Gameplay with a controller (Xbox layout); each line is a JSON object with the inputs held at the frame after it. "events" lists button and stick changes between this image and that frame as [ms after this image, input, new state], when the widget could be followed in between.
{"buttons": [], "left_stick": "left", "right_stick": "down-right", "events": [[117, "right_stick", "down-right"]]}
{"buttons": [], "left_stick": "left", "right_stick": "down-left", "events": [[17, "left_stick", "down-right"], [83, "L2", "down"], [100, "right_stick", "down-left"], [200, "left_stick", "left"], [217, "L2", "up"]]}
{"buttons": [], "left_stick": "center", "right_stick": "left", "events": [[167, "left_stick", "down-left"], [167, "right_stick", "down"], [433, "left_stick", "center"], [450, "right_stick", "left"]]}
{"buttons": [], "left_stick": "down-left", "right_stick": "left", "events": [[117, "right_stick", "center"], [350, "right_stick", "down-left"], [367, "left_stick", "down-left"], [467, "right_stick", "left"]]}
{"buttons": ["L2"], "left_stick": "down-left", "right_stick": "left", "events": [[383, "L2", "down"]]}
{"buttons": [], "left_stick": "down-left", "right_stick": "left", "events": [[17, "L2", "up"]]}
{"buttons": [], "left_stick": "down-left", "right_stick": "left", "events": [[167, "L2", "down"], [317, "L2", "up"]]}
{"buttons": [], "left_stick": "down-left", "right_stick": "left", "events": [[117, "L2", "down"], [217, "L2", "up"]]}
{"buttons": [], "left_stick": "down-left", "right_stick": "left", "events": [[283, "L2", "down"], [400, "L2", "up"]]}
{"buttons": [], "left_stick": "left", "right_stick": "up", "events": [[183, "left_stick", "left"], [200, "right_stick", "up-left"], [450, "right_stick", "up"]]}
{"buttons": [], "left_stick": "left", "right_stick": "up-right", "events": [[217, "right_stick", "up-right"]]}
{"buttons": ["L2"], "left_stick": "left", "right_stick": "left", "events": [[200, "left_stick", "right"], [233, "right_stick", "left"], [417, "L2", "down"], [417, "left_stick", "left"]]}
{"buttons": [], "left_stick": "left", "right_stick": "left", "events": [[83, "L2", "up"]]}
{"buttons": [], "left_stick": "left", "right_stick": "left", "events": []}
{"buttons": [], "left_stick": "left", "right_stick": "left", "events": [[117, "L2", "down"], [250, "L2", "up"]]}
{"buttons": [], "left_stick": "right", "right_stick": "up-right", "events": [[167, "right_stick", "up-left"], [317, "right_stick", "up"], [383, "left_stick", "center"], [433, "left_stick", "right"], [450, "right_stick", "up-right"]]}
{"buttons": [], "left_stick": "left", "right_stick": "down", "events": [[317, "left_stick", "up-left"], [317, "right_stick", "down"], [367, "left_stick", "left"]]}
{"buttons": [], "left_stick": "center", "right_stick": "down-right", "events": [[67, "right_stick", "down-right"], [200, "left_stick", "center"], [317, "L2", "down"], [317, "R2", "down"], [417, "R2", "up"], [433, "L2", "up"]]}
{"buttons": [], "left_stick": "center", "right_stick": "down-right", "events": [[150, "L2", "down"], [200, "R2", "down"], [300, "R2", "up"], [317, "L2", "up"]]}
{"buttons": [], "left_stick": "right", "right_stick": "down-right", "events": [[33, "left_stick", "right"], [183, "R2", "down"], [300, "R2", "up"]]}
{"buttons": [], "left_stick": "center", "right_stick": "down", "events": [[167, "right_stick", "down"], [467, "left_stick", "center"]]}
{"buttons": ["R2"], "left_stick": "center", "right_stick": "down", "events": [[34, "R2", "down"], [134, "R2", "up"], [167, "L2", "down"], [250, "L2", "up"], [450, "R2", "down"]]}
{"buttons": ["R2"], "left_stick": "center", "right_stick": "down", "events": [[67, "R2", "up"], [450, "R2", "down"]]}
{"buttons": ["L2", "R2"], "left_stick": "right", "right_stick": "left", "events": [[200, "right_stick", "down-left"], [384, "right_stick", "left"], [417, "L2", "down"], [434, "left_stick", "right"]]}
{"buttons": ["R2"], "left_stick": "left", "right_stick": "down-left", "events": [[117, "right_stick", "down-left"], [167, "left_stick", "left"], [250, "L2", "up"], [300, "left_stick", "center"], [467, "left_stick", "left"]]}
-------
REQUIREMENT: Copy the whole of the data above exactly.

ANSWER BOX:
Gameplay with a controller (Xbox layout); each line is a JSON object with the inputs held at the frame after it. "events" lists button and stick changes between this image and that frame as [ms after this image, input, new state], when the widget could be followed in between.
{"buttons": [], "left_stick": "left", "right_stick": "down-right", "events": [[117, "right_stick", "down-right"]]}
{"buttons": [], "left_stick": "left", "right_stick": "down-left", "events": [[17, "left_stick", "down-right"], [83, "L2", "down"], [100, "right_stick", "down-left"], [200, "left_stick", "left"], [217, "L2", "up"]]}
{"buttons": [], "left_stick": "center", "right_stick": "left", "events": [[167, "left_stick", "down-left"], [167, "right_stick", "down"], [433, "left_stick", "center"], [450, "right_stick", "left"]]}
{"buttons": [], "left_stick": "down-left", "right_stick": "left", "events": [[117, "right_stick", "center"], [350, "right_stick", "down-left"], [367, "left_stick", "down-left"], [467, "right_stick", "left"]]}
{"buttons": ["L2"], "left_stick": "down-left", "right_stick": "left", "events": [[383, "L2", "down"]]}
{"buttons": [], "left_stick": "down-left", "right_stick": "left", "events": [[17, "L2", "up"]]}
{"buttons": [], "left_stick": "down-left", "right_stick": "left", "events": [[167, "L2", "down"], [317, "L2", "up"]]}
{"buttons": [], "left_stick": "down-left", "right_stick": "left", "events": [[117, "L2", "down"], [217, "L2", "up"]]}
{"buttons": [], "left_stick": "down-left", "right_stick": "left", "events": [[283, "L2", "down"], [400, "L2", "up"]]}
{"buttons": [], "left_stick": "left", "right_stick": "up", "events": [[183, "left_stick", "left"], [200, "right_stick", "up-left"], [450, "right_stick", "up"]]}
{"buttons": [], "left_stick": "left", "right_stick": "up-right", "events": [[217, "right_stick", "up-right"]]}
{"buttons": ["L2"], "left_stick": "left", "right_stick": "left", "events": [[200, "left_stick", "right"], [233, "right_stick", "left"], [417, "L2", "down"], [417, "left_stick", "left"]]}
{"buttons": [], "left_stick": "left", "right_stick": "left", "events": [[83, "L2", "up"]]}
{"buttons": [], "left_stick": "left", "right_stick": "left", "events": []}
{"buttons": [], "left_stick": "left", "right_stick": "left", "events": [[117, "L2", "down"], [250, "L2", "up"]]}
{"buttons": [], "left_stick": "right", "right_stick": "up-right", "events": [[167, "right_stick", "up-left"], [317, "right_stick", "up"], [383, "left_stick", "center"], [433, "left_stick", "right"], [450, "right_stick", "up-right"]]}
{"buttons": [], "left_stick": "left", "right_stick": "down", "events": [[317, "left_stick", "up-left"], [317, "right_stick", "down"], [367, "left_stick", "left"]]}
{"buttons": [], "left_stick": "center", "right_stick": "down-right", "events": [[67, "right_stick", "down-right"], [200, "left_stick", "center"], [317, "L2", "down"], [317, "R2", "down"], [417, "R2", "up"], [433, "L2", "up"]]}
{"buttons": [], "left_stick": "center", "right_stick": "down-right", "events": [[150, "L2", "down"], [200, "R2", "down"], [300, "R2", "up"], [317, "L2", "up"]]}
{"buttons": [], "left_stick": "right", "right_stick": "down-right", "events": [[33, "left_stick", "right"], [183, "R2", "down"], [300, "R2", "up"]]}
{"buttons": [], "left_stick": "center", "right_stick": "down", "events": [[167, "right_stick", "down"], [467, "left_stick", "center"]]}
{"buttons": ["R2"], "left_stick": "center", "right_stick": "down", "events": [[34, "R2", "down"], [134, "R2", "up"], [167, "L2", "down"], [250, "L2", "up"], [450, "R2", "down"]]}
{"buttons": ["R2"], "left_stick": "center", "right_stick": "down", "events": [[67, "R2", "up"], [450, "R2", "down"]]}
{"buttons": ["L2", "R2"], "left_stick": "right", "right_stick": "left", "events": [[200, "right_stick", "down-left"], [384, "right_stick", "left"], [417, "L2", "down"], [434, "left_stick", "right"]]}
{"buttons": ["R2"], "left_stick": "left", "right_stick": "down-left", "events": [[117, "right_stick", "down-left"], [167, "left_stick", "left"], [250, "L2", "up"], [300, "left_stick", "center"], [467, "left_stick", "left"]]}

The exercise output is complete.